Activity
Pull every line from the records that has the word "solid" in it.

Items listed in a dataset
──────────────────────────────

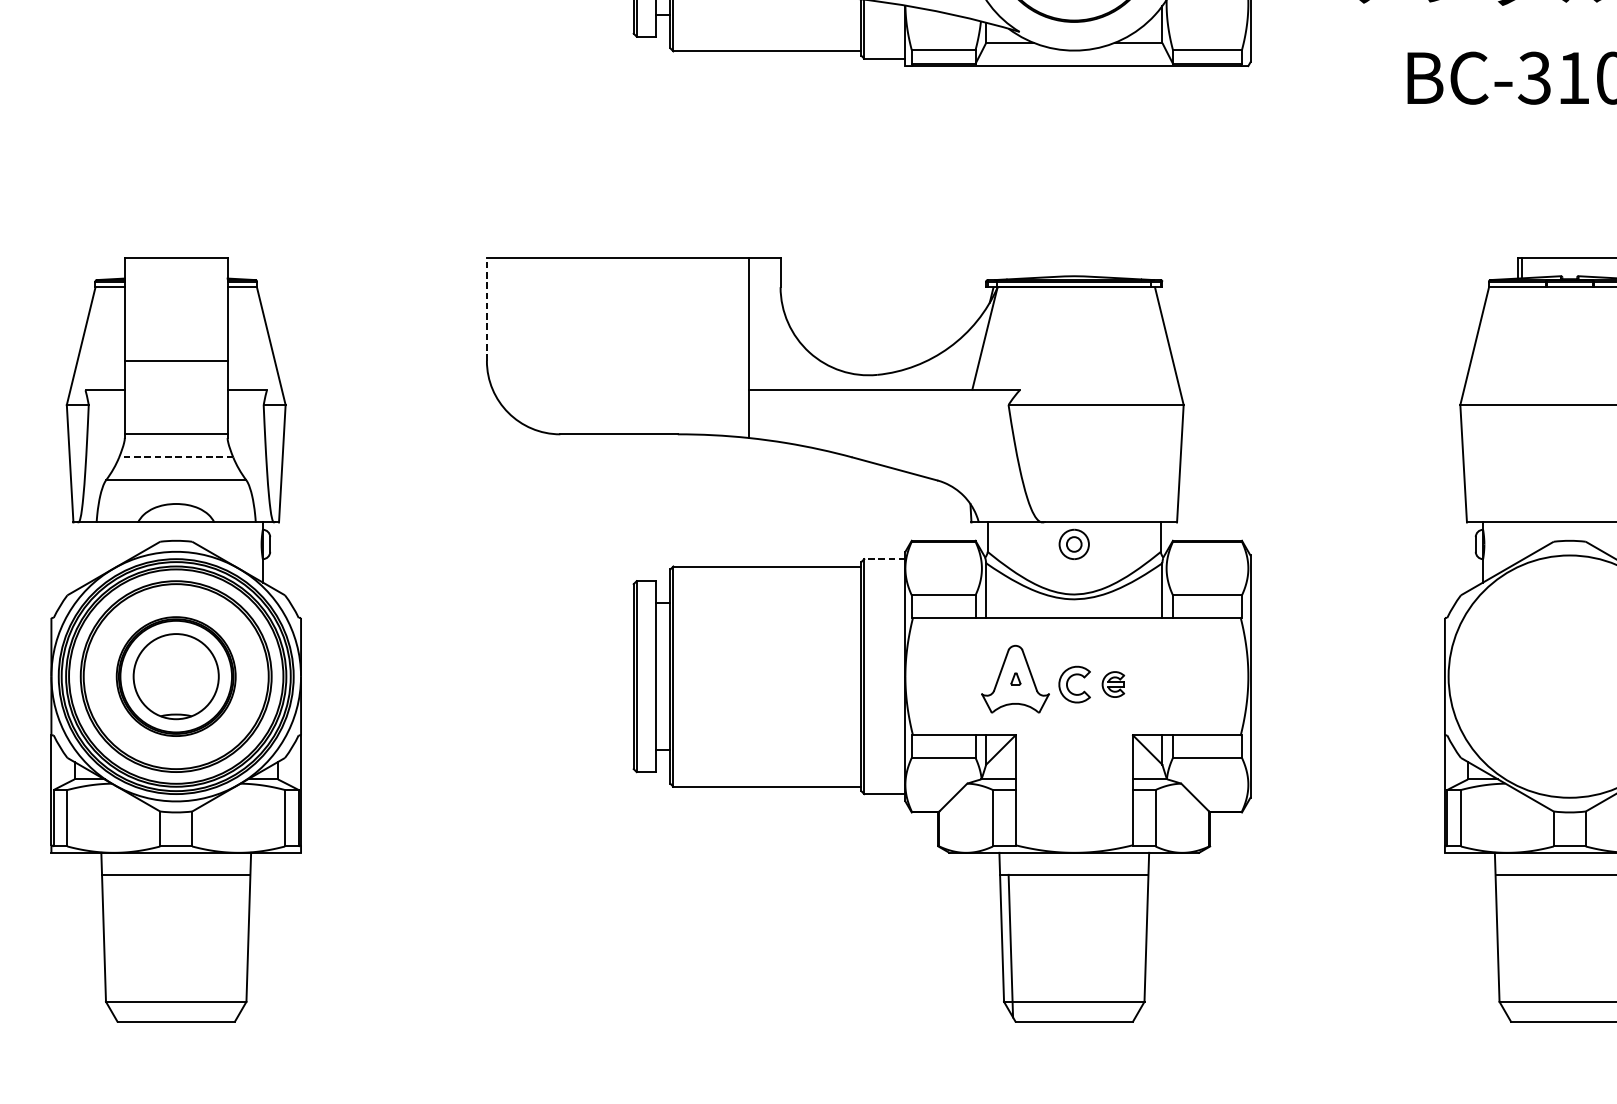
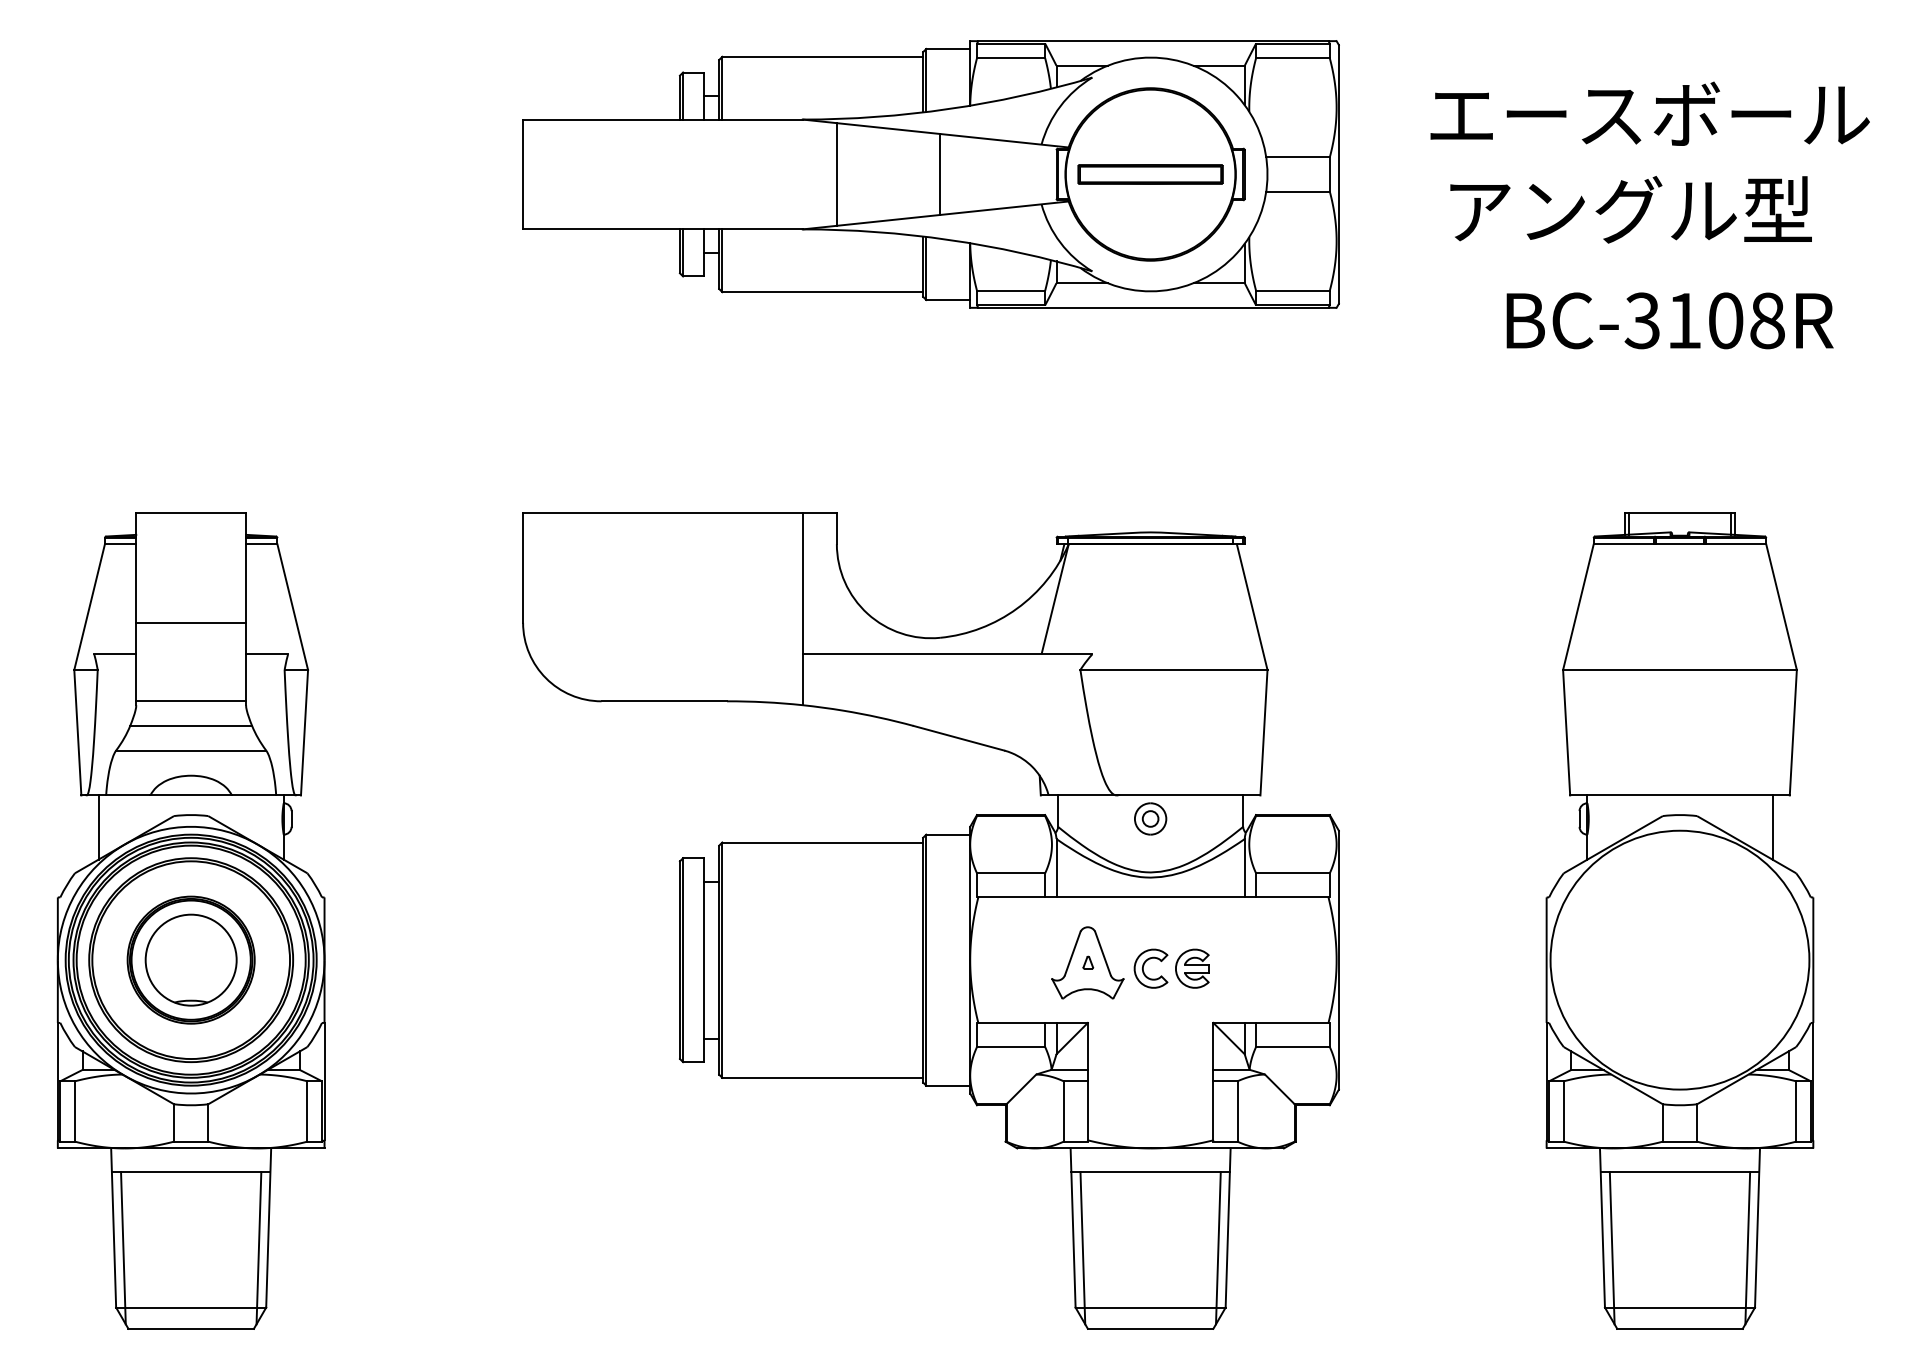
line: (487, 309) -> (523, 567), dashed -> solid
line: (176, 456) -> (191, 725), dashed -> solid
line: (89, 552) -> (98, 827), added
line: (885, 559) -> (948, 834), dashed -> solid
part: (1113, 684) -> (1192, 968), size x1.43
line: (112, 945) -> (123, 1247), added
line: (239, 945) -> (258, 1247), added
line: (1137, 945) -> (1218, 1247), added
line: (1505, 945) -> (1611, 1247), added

──────────────────────────────

Expected output
line: (487, 309) -> (523, 567), dashed -> solid
line: (176, 456) -> (191, 725), dashed -> solid
line: (885, 559) -> (948, 834), dashed -> solid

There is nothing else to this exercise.